Pour se renouveler, l’innovation doit aussi s’émanciper et ne pas être le fait de quelques élus. Pour permettre à chacun d’innover, une entreprise doit offrir un cadre managérial adéquat. Les collaborateurs doivent être écoutés, autonomes quant à leurs façons de faire, et encouragés à mener de nouveaux projets. En d’autres termes, il ne suffit pas à une organisation de créer une cellule d’innovation pour être innovante. Il faut que son collectif soit innovant et que ses modes de fonctionnement soient participatifs, agiles, et à même de favoriser la prise d’initiative.

4. Se matérialiser

Pour être davantage partagée et diffusée au sein d’une organisation, l’innovation doit être visible et compréhensible pour les collaborateurs. C’est ainsi qu’elle s’incarne souvent physiquement dans des lieux comme des « laboratoires », des salles de créativité, ou même des tiers-lieux censés provoquer des échanges avec des acteurs externes. Alors que les échanges sont de plus en plus numériques, ces espaces ont une importance toute particulière et doivent faire l’objet d’une vraie réflexion quant à leur usage, leur animation et même leur rentabilité.

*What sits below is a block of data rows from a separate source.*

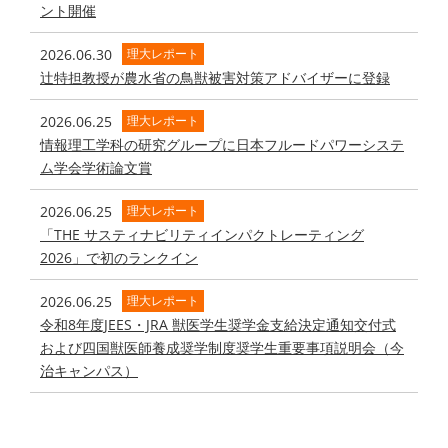
ント開催
2026.06.30
理大レポート
辻特担教授が農水省の鳥獣被害対策アドバイザーに登録
2026.06.25
理大レポート
情報理工学科の研究グループに日本フルードパワーシステ
ム学会学術論文賞
2026.06.25
理大レポート
「THE サスティナビリティインパクトレーティング
2026」で初のランクイン
2026.06.25
理大レポート
令和8年度JEES・JRA 獣医学生奨学金支給決定通知交付式
および四国獣医師養成奨学制度奨学生重要事項説明会（今
治キャンパス）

5. Expérimenter de nouvelles méthodes

Enfin, l’innovation doit se renouveler d’un point de vue méthodologique. En se généralisant, la conception créative a ouvert la voie à des approches apparentées et prometteuses. Le design fiction et le design prospectif, en nous immergeant dans des situations de vie prenant place dans le futur, provoquent de vives émotions et facilitent des prises de position à long terme. La conception de système facilite, quant à elle, la compréhension de l’environnement global d’une entreprise et est particulièrement utile à une heure où les concurrents les plus directs d’une entreprise ne sont pas forcément dans son secteur. Le design circulaire, enfin, est particulièrement prometteur sur le plan de l’impact, puisqu’il nous invite à considérer chaque étape du cycle de vie d’un produit du point de vue des ressources qu’il requiert. Les acteurs de l’innovation doivent expérimenter ces nouvelles méthodes et ne pas se reposer sur leurs acquis. Ces cinq pistes de réflexion ne sont ni exhaustives ni figées, par définition. Elles invitent simplement chaque organisation à ne pas se considérer comme « innovante » par défaut, mais, au contraire, à tester sans arrêt de nouvelles choses et à mener ses propres expérimentations. Chaque démarche d’innovation est unique, en fonction de ses contraintes (p. ex., financières, culturelles ou opérationnelles), mais aussi de ses objectifs. En effet, l’innovation reste un moyen et non une fin. Elle ne doit donc pas être « intimidante » ou sacralisée. Elle est l’outil de tous, et doit permettre à chacun d’avancer et de préparer plus sereinement son avenir.